◆ **Problem requirements**:
Count the lines in the material that contain the string "كهربائي", treating uppercase and lowercase as different, and reply with the number alone.

◆ **Task input**:

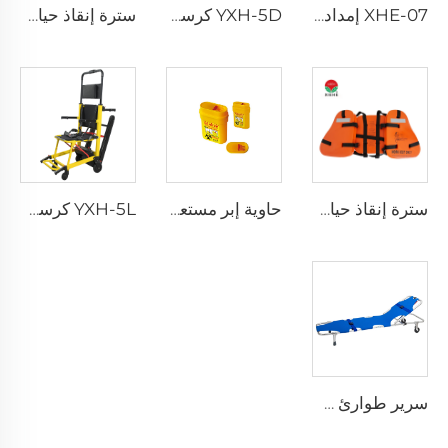
XHE-07 إمدادات طبية حاوية بلاستيكية للأدوات الحادة
YXH-5D كرسي كهربائي صاعد الدرج من نوع Xiehe
سترة إنقاذ حياة ثلاث قطع للبالغين للاستخدام اليومي
سترة إنقاذ حياة ثلاث قطع للبالغين للاستخدام اليومي
حاوية إبر مستعملة قابلة لإعادة الاستخدام للمستشفى XHE-06
YXH-5L كرسي كهربائي صاعد الدرج من نوع Xiehe
سرير طوارئ طيّ قابل للطي خفيف الوزن YXH-1A3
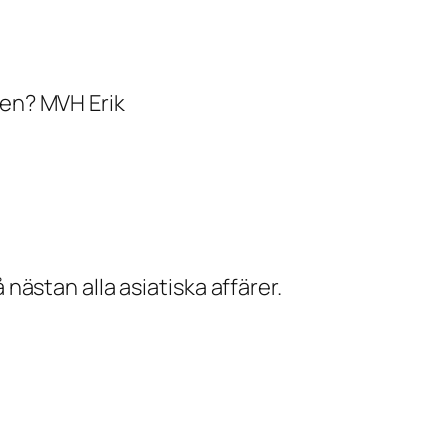
den? MVH Erik
 nästan alla asiatiska affärer.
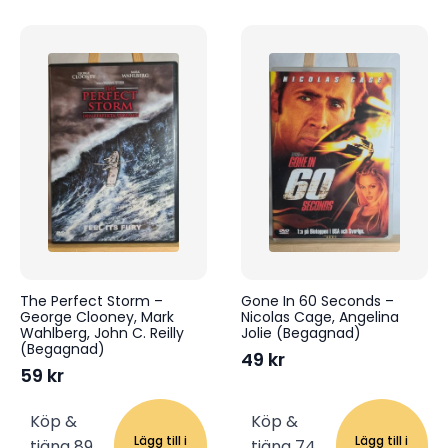
The Perfect Storm –
Gone In 60 Seconds –
George Clooney, Mark
Nicolas Cage, Angelina
Wahlberg, John C. Reilly
Jolie (Begagnad)
(Begagnad)
49
kr
59
kr
Köp &
Köp &
Lägg till i
Lägg till i
tjäna 89
tjäna 74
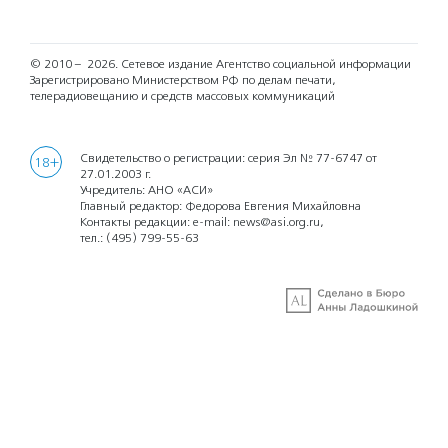
© 2010 – 2026.
Сетевое издание Агентство социальной информации
Зарегистрировано Министерством РФ по делам печати,
телерадиовещанию и средств массовых коммуникаций
Свидетельство о регистрации: серия Эл № 77-6747 от
18+
27.01.2003 г.
Учредитель: АНО «АСИ»
Главный редактор: Федорова Евгения Михайловна
Контакты редакции: e-mail:
news@asi.org.ru
,
тел.:
(495) 799-55-63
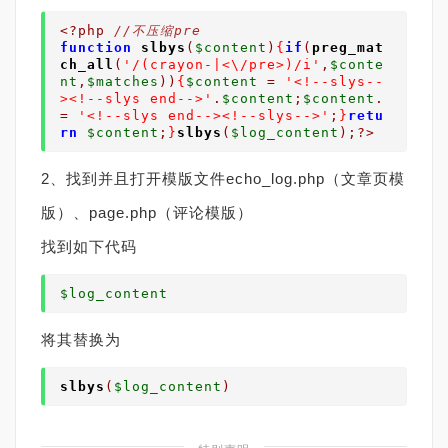
<?php
//不压缩pre
function
slbys
(
$content
)
{
if
(
preg_mat
ch_all
(
'/(crayon-|<\/pre>)/i'
,
$conte
nt
,
$matches
))
{
$content
=
'<!--slys--
><!--slys end-->'
.
$content
;
$content
.
=
'<!--slys end--><!--slys-->'
;
}
retu
rn
$content
;
}
slbys
(
$log_content
);?>
2、找到并且打开模版文件echo_log.php（文章页模
版）、page.php（评论模版）
找到如下代码
$log_content
将其替换为
slbys
(
$log_content
)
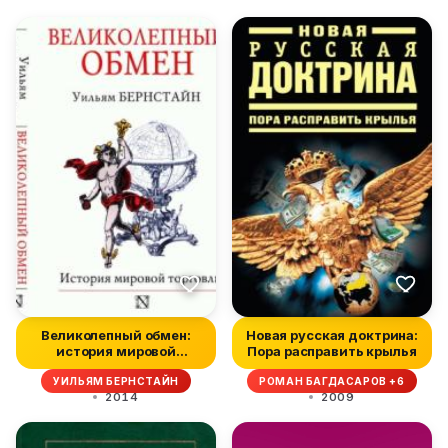
Великолепный обмен:
Новая русская доктрина:
история мировой
Пора расправить крылья
торговли
УИЛЬЯМ БЕРНСТАЙН
РОМАН БАГДАСАРОВ +6
2014
2009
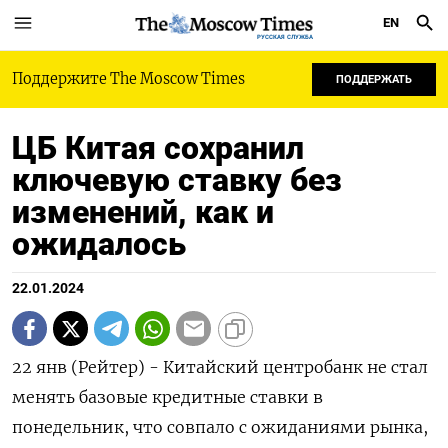
EN
РУССКАЯ СЛУЖБА
Поддержите The Moscow Times
ПОДДЕРЖАТЬ
ЦБ Китая сохранил
ключевую ставку без
изменений, как и
ожидалось
22.01.2024
22 янв (Рейтер) - Китайский центробанк не стал
менять базовые кредитные ставки в
понедельник, что совпало с ожиданиями рынка,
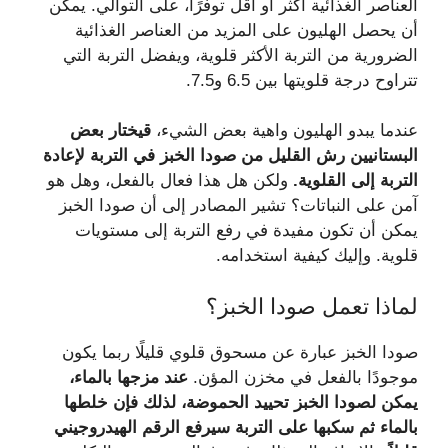
العناصر الغذائية أكثر أو أقل توفرًا، على التوالي. يمكن
أن يحصل الهليون على المزيد من العناصر الغذائية
الضرورية من التربة الأكثر قلوية، ويفضل التربة التي
تتراوح درجة قلويتها بين 6.5 و7.5.
عندما يبدو الهليون واهية بعض الشيء،
ق
يختار بعض
البستانيين رش القليل من صودا الخبز في التربة لإعادة
التربة إلى القلوية
.
ولكن هل هذا فعال بالفعل، وهل هو
آمن على النباتات؟ تشير المصادر إلى أن صودا الخبز
يمكن أن تكون مفيدة في رفع التربة إلى مستويات
قلوية. وإليك كيفية استخدامه.
لماذا تعمل صودا الخبز؟
صودا الخبز عبارة عن مسحوق قلوي قليلًا ربما يكون
موجودًا بالفعل في مخزن المؤن.
عند مزجها بالماء،
يمكن لصودا الخبز تحييد الحموضة، لذلك فإن خلطها
بالماء ثم سكبها على التربة سيرفع الرقم الهيدروجيني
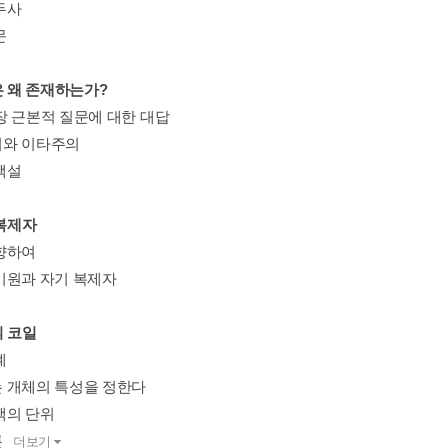
두사
문
은 왜 존재하는가?
장 근본적 질문에 대한 대답
와 이타주의
택설
 복제자
향하여
기원과 자기 복제자
의 코일
계
 개체의 특성을 정한다
택의 단위
론
더보기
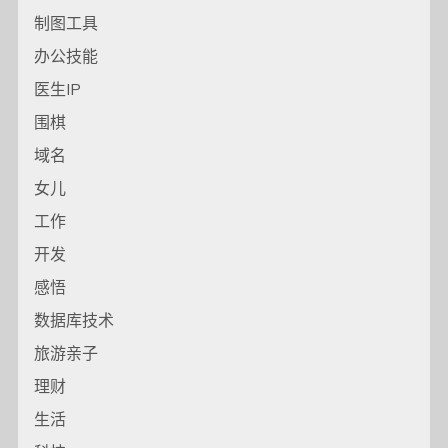
制图工具
办公技能
医生IP
围棋
域名
女儿
工作
开发
感悟
数据库技术
旅游亲子
理财
生活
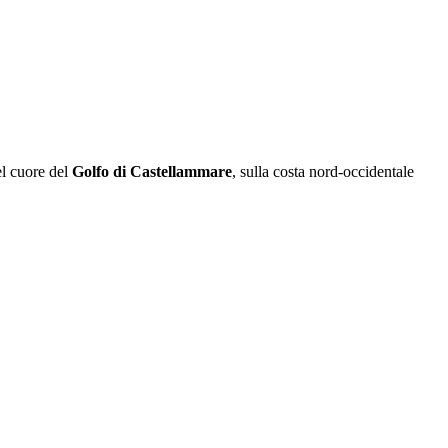
el cuore del
Golfo di Castellammare
, sulla costa nord-occidentale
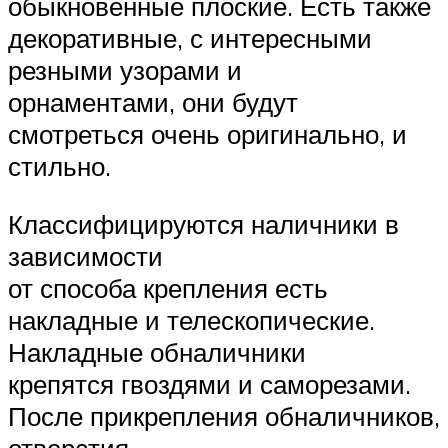
обыкновенные плоские. Есть также
декоративные, с интересными
резными узорами и
орнаментами, они будут
смотреться очень оригинально, и
стильно.
Классифицируются наличники в
зависимости
от способа крепления есть
накладные и телескопические.
Накладные обналичники
крепятся гвоздями и саморезами.
После прикрепления обналичников,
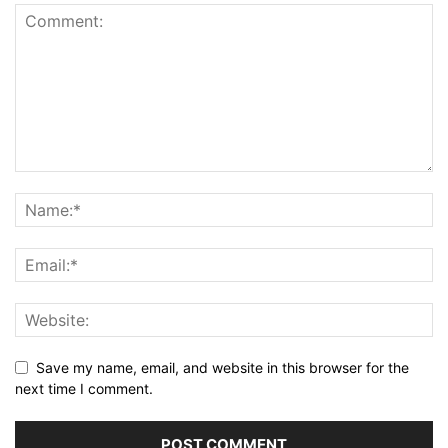
Save my name, email, and website in this browser for the
next time I comment.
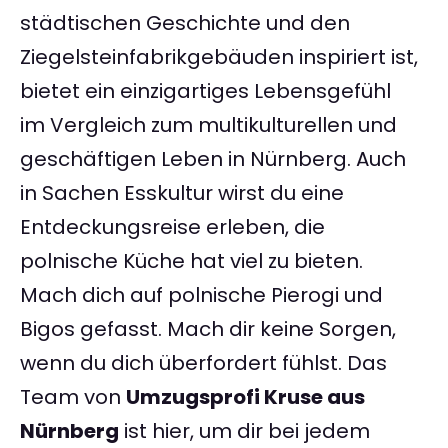
städtischen Geschichte und den
Ziegelsteinfabrikgebäuden inspiriert ist,
bietet ein einzigartiges Lebensgefühl
im Vergleich zum multikulturellen und
geschäftigen Leben in Nürnberg. Auch
in Sachen Esskultur wirst du eine
Entdeckungsreise erleben, die
polnische Küche hat viel zu bieten.
Mach dich auf polnische Pierogi und
Bigos gefasst. Mach dir keine Sorgen,
wenn du dich überfordert fühlst. Das
Team von
Umzugsprofi Kruse aus
Nürnberg
ist hier, um dir bei jedem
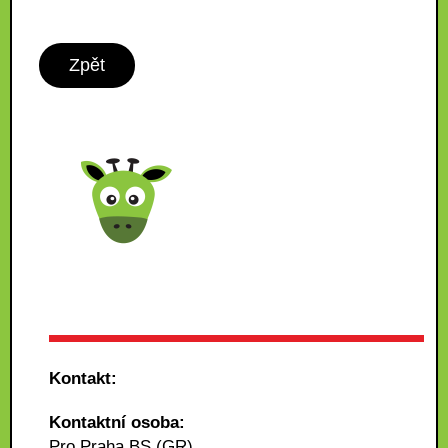
Zpět
Kontakt:
Kontaktní osoba:
Pro Praha BS (GR)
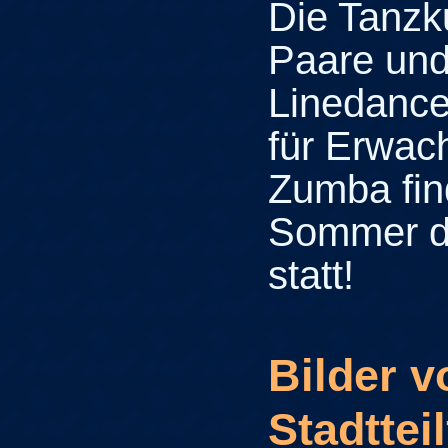
Die Tanzk
Paare und
Linedance
für Erwac
Zumba fin
Sommer d
statt!
Bilder 
Stadtteil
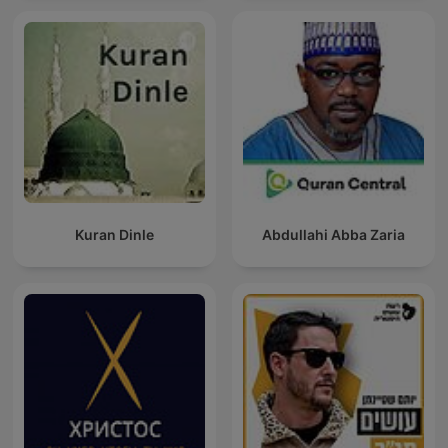
Kuran Dinle
Abdullahi Abba Zaria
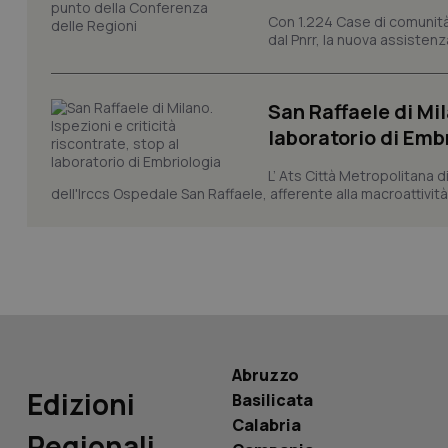
Con 1.224 Case di comunità a
dal Pnrr, la nuova assistenza
CookieScriptConse
San Raffaele di Mil
tracking-sites-ironf
laboratorio di Emb
tracking-enable
L’ Ats Città Metropolitana d
tracking-sites-ironf
dell'Irccs Ospedale San Raffaele, afferente alla macroattività 
session-id
_ga
Abruzzo
PHPSESSID
Edizioni
Basilicata
Calabria
Regionali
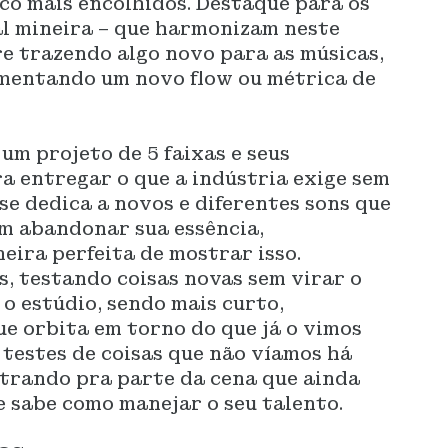
co mais encolhidos. Destaque para os
al mineira – que harmonizam neste
e trazendo algo novo para as músicas,
mentando um novo flow ou métrica de
m projeto de 5 faixas e seus
a entregar o que a indústria exige sem
se dedica a novos e diferentes sons que
m abandonar sua essência,
ira perfeita de mostrar isso.
, testando coisas novas sem virar o
 o estúdio, sendo mais curto,
 orbita em torno do que já o vimos
 testes de coisas que não víamos há
trando pra parte da cena que ainda
 sabe como manejar o seu talento.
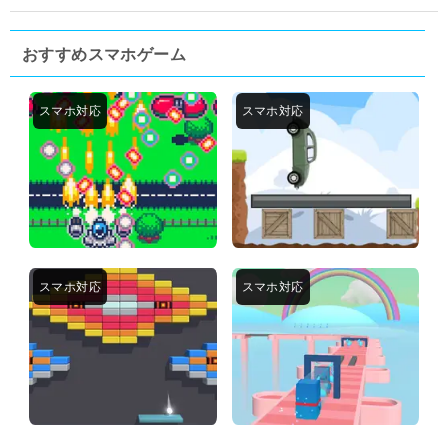
おすすめスマホゲーム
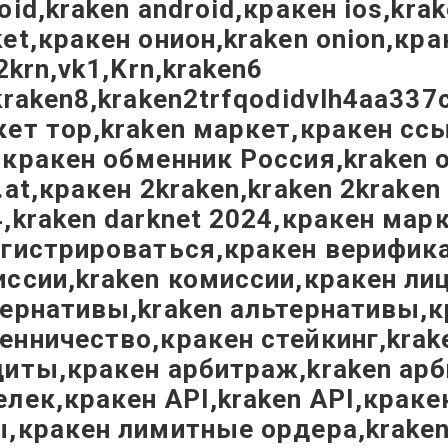
oid,kraken android,кракен ios,kra
et,кракен онион,kraken onion,кр
,2krn,vk1,Krn,kraken6
kraken8,kraken2trfqodidvlh4aa337
ет тор,kraken маркет,кракен ссы
кракен обменник Россия,kraken о
.at,кракен 2kraken,kraken 2krak
,kraken darknet 2024,кракен мар
гистрироваться,кракен верифика
ссии,kraken комиссии,кракен лиц
ернативы,kraken альтернативы,к
нничество,кракен стейкинг,krak
иты,кракен арбитраж,kraken арб
лек,кракен API,kraken API,крак
,кракен лимитные ордера,kraken 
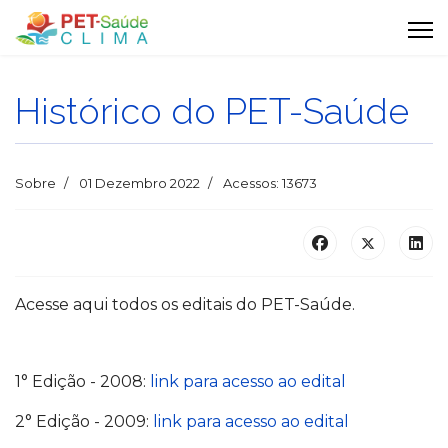
Histórico do PET-Saúde
Sobre
01 Dezembro 2022
Acessos: 13673
Acesse aqui todos os editais do PET-Saúde.
1° Edição - 2008:
link para acesso ao edital
2° Edição - 2009:
link para acesso ao edital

◆ **Written solution**:
2